Aufgaben:
- a) Um wie viel Preisgeld geht es laut dem Text über das Derby in Klein Flottbek?
- b) Führe den Text über das Derby in Klein Flottbek nach seinem letzten Satz weiter.

Vorliegender Textauszug:
Vor dem Spring-und Dressurderby: über die Passion Pferd
Späne auf dem Boden,Halfter und Satteldecken an Haken, Futtertröge, Wassereimer, Schiebkarren, Gießkannen. Viel Heu. Transportkartons aus 24 Ländern. Plötzlich lautes Wiehern. Sprachgewirr. Praktisch in jeder Pferdebox hängen oder liegen Stoffbären und andere Kuscheltiere. Auch Vierbeiner wollen spielen. Derby liegt in der Luft. Vorfreude, Spannung, Konzentration. Professionelle Vorbereitung, wissen Reitersleute, Pflegerinnen und Betreuer, ist ein entscheidender Schritt zum Erfolg. Wer sich in der Dressur und über Hindernisse auf den Sprung macht, das Blaue Band zu gewinnen, muss Talent mit Präzision und Fortune verbinden. Das hat Tradition in Klein Flottbek. Mindestens seit 1920. Neben Ruhm und Legendenbildung geht es um 1,4 Millionen Euro Preisgelder.
Klein Flottbek hat eine getragene, edle Art.Tradition kann man nicht erbauen.
Pferde können menschliche Züge aufweisen – oder umgekehrt. Neugierig streckten Stuten, Hengste und Wallache ihre Köpfe aus den Boxen. Willkommene Abwechslung. In der lang gestreckten Gasse L der Zeltstadt abseits des Derbyparks mit insgesamt 510 Boxen ereignet sich Erstaunliches. Auf schlichten Campingstühlen nehmen zwei der bekanntesten deutschen Reiterinnen Platz. Auf Initiative des Hamburger Abendblatts, mit Visier auf die beiden Derbys an diesem Sonntag, Stelldichein zum Stallgespräch. In uriger Atmosphäre tauschen sich die Dressurkönigin und Olympiaikone Isabell Werth und Springreit-Lokalmatadorin Janne Friederike Meyer-Zimmermann über ihren Sport und die Passion Pferd aus. Es geht um das Festival in Klein Flottbek, um professionellen Einsatz als Athletinnen und Mütter, um Einsatzfreude, Sportsgeist – unter dem Strich um Leidenschaft im Leben.

Bereitgestelltes Material:
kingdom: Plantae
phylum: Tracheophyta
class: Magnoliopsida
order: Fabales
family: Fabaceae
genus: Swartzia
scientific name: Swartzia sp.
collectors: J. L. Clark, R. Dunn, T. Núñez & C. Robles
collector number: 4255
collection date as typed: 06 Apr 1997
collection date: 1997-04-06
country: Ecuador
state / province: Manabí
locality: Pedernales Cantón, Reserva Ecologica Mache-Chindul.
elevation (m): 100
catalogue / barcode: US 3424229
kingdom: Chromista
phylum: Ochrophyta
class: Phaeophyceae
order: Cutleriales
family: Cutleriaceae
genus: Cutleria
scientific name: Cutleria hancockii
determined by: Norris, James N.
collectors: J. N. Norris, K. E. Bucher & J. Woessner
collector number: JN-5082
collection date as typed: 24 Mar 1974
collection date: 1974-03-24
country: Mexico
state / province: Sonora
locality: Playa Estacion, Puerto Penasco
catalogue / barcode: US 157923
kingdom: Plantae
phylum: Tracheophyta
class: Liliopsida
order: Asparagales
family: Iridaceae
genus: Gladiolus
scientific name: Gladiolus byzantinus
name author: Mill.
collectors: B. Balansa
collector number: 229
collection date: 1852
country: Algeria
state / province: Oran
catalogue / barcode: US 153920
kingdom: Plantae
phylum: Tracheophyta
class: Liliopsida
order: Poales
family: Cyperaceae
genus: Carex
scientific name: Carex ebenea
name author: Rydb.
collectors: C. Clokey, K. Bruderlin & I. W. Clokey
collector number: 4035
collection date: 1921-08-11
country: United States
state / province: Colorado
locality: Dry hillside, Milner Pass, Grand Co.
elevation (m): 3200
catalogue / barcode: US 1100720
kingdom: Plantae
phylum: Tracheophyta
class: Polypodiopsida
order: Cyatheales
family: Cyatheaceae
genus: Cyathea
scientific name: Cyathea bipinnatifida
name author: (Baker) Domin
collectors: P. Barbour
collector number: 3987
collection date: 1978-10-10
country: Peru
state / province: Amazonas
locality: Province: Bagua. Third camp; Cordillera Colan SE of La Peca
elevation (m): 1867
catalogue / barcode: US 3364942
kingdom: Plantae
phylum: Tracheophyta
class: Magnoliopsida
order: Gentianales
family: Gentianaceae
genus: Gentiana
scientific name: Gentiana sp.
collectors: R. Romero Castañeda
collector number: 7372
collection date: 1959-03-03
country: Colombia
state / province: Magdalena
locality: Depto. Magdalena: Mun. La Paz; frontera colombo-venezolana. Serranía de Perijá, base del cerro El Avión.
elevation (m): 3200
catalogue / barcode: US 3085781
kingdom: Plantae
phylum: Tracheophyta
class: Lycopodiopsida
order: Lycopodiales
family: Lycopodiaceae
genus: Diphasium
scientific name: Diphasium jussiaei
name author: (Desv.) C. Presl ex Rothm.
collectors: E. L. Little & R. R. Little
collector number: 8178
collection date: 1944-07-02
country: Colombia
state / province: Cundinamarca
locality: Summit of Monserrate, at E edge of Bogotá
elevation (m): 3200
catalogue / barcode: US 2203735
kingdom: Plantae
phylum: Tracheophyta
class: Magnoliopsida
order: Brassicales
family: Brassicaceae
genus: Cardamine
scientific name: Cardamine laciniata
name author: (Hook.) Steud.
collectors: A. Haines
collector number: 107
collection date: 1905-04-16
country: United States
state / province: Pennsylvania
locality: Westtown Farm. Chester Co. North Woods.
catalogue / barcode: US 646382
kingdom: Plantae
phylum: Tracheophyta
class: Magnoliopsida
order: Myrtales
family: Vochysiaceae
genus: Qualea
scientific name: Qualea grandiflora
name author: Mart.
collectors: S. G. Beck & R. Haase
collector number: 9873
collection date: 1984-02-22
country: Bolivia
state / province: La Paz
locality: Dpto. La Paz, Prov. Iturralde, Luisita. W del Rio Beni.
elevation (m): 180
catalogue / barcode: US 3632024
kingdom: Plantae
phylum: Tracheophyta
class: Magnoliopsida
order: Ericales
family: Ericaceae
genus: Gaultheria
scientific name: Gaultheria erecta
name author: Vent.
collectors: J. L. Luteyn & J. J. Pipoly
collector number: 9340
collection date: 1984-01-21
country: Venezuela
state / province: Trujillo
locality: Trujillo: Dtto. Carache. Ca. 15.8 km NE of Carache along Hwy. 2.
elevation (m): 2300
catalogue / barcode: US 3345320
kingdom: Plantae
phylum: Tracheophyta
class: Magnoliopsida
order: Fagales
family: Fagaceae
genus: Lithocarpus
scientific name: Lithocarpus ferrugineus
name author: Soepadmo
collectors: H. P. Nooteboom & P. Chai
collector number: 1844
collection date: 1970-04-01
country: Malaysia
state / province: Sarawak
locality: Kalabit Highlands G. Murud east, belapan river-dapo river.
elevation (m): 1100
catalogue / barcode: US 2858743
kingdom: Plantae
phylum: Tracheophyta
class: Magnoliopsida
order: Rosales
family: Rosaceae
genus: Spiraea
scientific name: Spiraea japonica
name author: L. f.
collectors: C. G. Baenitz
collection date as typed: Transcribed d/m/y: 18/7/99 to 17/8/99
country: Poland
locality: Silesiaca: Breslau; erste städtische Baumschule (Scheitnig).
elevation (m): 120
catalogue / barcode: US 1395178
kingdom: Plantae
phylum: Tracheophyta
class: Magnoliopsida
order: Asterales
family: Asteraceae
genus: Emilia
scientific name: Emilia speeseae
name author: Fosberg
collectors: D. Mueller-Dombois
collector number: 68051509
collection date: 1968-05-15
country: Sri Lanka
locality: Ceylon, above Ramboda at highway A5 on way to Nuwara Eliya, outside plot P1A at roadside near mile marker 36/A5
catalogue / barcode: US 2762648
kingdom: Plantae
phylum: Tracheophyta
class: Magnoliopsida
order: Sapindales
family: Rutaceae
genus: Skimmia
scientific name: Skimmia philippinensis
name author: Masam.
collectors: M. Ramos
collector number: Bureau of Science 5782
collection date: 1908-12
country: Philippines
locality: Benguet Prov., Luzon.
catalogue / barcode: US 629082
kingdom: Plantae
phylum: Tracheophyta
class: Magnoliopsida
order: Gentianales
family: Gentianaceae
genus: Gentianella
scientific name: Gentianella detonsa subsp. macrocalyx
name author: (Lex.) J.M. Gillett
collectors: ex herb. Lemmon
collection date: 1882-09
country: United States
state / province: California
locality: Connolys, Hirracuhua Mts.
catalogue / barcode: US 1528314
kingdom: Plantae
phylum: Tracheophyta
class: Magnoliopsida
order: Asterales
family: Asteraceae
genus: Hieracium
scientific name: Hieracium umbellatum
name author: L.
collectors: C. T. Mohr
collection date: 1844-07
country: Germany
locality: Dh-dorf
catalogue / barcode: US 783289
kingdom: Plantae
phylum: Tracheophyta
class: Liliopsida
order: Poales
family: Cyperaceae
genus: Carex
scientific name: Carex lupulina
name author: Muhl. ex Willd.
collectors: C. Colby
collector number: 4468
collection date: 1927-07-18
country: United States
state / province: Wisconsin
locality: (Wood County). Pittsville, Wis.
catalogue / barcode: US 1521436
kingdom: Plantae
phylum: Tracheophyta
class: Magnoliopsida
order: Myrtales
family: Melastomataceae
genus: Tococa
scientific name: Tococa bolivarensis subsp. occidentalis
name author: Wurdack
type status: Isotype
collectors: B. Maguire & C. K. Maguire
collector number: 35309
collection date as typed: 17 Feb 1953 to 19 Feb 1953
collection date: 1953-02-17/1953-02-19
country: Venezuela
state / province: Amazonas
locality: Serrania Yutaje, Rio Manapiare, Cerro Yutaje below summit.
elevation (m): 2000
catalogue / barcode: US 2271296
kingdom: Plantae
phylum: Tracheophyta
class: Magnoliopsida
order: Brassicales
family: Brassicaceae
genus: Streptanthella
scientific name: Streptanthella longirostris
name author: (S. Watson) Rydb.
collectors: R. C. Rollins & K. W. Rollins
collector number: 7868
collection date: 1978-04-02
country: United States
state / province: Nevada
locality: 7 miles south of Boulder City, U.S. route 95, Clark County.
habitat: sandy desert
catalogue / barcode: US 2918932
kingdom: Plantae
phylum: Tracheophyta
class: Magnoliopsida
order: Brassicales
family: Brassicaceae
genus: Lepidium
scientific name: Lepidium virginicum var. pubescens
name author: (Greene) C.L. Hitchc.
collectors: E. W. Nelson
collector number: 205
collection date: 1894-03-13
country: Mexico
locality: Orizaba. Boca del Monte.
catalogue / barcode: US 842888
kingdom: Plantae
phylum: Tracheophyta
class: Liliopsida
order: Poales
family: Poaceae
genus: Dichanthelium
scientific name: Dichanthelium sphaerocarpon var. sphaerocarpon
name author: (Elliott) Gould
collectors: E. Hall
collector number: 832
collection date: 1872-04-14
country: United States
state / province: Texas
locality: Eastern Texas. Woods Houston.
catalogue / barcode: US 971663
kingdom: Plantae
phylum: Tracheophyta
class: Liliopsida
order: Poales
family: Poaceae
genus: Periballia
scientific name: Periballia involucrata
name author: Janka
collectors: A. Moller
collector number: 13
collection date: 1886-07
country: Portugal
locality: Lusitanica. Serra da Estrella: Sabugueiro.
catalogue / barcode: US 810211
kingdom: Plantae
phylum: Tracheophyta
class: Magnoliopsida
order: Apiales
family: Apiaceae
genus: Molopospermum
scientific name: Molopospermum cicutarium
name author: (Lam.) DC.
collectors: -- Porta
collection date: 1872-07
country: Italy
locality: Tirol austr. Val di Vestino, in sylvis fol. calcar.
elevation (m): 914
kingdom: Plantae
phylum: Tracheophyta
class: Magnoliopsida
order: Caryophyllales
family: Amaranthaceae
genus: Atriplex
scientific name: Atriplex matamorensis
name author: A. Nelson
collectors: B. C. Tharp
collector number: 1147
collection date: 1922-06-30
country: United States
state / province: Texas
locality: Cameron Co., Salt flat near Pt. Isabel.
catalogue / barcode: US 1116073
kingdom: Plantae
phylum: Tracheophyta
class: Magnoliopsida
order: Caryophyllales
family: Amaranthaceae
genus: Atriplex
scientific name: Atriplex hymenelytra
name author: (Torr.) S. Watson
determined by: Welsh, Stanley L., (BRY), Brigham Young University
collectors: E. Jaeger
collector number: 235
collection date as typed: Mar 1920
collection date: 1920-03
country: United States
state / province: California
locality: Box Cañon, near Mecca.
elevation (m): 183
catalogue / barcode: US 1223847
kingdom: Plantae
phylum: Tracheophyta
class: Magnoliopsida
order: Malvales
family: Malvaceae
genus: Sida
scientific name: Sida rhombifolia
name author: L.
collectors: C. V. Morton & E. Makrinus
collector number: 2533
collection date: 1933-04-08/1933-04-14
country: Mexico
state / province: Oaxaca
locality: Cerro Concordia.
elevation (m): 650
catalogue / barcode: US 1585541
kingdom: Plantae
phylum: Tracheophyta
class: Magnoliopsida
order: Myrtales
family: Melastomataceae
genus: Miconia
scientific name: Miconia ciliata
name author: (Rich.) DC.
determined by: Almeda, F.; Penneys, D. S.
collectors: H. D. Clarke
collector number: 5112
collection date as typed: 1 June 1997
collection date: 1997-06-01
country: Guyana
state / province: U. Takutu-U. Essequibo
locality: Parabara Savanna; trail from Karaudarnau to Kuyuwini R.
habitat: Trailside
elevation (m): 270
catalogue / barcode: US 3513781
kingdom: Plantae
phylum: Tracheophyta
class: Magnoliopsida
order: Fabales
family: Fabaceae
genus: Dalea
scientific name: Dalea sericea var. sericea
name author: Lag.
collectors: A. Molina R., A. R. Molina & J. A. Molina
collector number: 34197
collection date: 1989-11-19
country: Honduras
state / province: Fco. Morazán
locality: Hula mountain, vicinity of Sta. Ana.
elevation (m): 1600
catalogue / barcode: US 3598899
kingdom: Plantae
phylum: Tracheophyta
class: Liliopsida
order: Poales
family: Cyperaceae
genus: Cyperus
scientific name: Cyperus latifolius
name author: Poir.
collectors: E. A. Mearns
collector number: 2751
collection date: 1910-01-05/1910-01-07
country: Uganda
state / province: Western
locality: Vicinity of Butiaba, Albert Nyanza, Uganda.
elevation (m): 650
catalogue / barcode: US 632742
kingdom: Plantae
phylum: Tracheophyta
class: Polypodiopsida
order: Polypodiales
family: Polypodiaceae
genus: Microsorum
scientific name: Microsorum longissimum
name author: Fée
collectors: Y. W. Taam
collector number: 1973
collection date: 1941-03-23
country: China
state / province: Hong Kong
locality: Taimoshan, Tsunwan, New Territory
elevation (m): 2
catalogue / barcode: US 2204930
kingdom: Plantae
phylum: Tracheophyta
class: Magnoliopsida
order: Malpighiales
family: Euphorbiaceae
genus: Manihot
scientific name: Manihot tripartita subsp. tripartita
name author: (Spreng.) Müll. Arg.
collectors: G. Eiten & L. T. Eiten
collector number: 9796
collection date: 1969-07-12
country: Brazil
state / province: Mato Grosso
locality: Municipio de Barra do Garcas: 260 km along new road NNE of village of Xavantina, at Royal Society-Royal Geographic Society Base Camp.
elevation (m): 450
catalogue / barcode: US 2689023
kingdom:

Antworten nacheinander:
- a) Um 1,4 Millionen Euro.

- b)
„Es handelt sich um eine zeitlose Begeisterung“, sagt Werth. Als Hanseatin gönnt Meyer-Zimmermann ihrer Mitstreiterin aus der anderen Pferdesportsparte das Auftaktwort. Der Umgang ist freundschaftlich,herzlich. Zur Begrüßung gab es eine Umarmung. Letztlich sei es wie bei Menschen, philosophiert Isabell Werth. Sie lebt und arbeitet in Rheinberg im Nordwesten des Ruhrgebiets. „Ausbildung und Entwicklung eines Pferdes bescheren Erfüllung.“ Wenn man die Symbiose spürt, entstehen Vertrauen und Einklang. Zutaten sportlichen Erfolgs aus ihrer Sicht: Talent, Wille,Geist.
Für mich sind Pferde Lebewesen, die fliegen können.
Kollegin Meyer-Zimmermann nickt zustimmend. „Ich gehe jeden Tag gerne aufs Pferd“, sagt sie. Außerhalb des Familienlebens sei es die schönste Zeit des Tages, ihre „Me-Time“. Gelegenheit zur inneren Einkehr. Die knisternde Derbyatmosphäre habe sie schon als Jugendliche fasziniert. „Der Einritt in die Arena, die grandiose Stimmung, das faire Publikum bescheren Gänsehaut.“ Allerdings mehr bei den Kollegen. Wenn sie selbst im Sattel sitzt, bei erfolgreicher Qualifikation am Sonntag im Derby mit Electric Joy, überwiege Konzentration. Jetzt bloß kein Fehltritt.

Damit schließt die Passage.